Possible node attacks

A blockchain node can suffer from different types of attacks inherent to all software that are based on a peer-to-peer network. It is usually recommended for a node to secure its communication channels and to store its private keys (if it has any) in a cold wallet ².
Denial of service:
The denial of service attack (or DoS) is a computer attack that makes a service unavailable. In the case of a Tezos node, this would mean attacking a particular node by sending it very resource-intensive requests. It can make the attacked node unavailable because of a lack of resources required to respond to the said request.

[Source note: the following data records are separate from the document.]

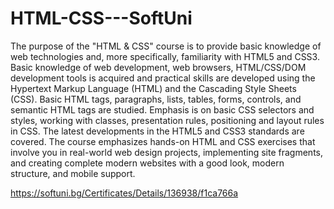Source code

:# HTML-CSS---SoftUni

The purpose of the "HTML & CSS" course is to provide basic knowledge of web technologies and, more specifically, familiarity with HTML5 and CSS3. 
Basic knowledge of web development, web browsers, HTML/CSS/DOM development tools is acquired and practical skills are developed using the 
Hypertext Markup Language (HTML) and the Cascading Style Sheets (CSS). Basic HTML tags, paragraphs, lists, tables, forms, controls, 
and semantic HTML tags are studied. Emphasis is on basic CSS selectors and styles, working with classes, presentation rules, positioning and layout
rules in CSS. The latest developments in the HTML5 and CSS3 standards are covered. The course emphasizes hands-on HTML and CSS exercises that involve
you in real-world web design projects, implementing site fragments, and creating complete modern websites with a good look, modern structure, and
mobile support.

https://softuni.bg/Certificates/Details/136938/f1ca766a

The node must therefore make sure to limit access to these types of requests. As this is a very classical attack on the Internet, the usual preventions can apply to a node infrastructure.
Sybil attack:
This is an attack that consists in creating a large number of identities on the peer-to-peer network with the aim of isolating one or more nodes from the rest of the network and feeding them with wrong information. In Tezos, this attack consists in generating a large number of nodes, in order to isolate one or more targeted nodes to which the attacker would communicate compromised information (erroneous blocks for example).
To prevent this kind of attack, the Tezos node algorithm allows changing peers regularly and automatically, in order to make sure that the attacker cannot maintain a long enough grip for the chain to be affected.
In addition, creating a node identity costs a certain amount of computing time³. Therefore, generating a node takes a few seconds, but generating enough nodes to split the network would take a long time, even with a powerful machine.
Finally, if attacks are observed on the network, it would be possible to increase the level of work required by peers and regenerate all identities to prevent the attack and to contain it completely if all peers do so. [2]: Key storage technic which uses a hardware material not connected to the internet (examples: Ledger and Trezor products).
[3]: To create an address, it must be given a certain level of ”work” ranging from 0 to 255. This level corresponds to the number of zeros in front of the hash of its identity. When creating an identity, the program generates different versions until it finds one with a sufficient level. One can then choose to refuse to connect to peers whose identity is lower than a certain value. By default, this value is set to 26.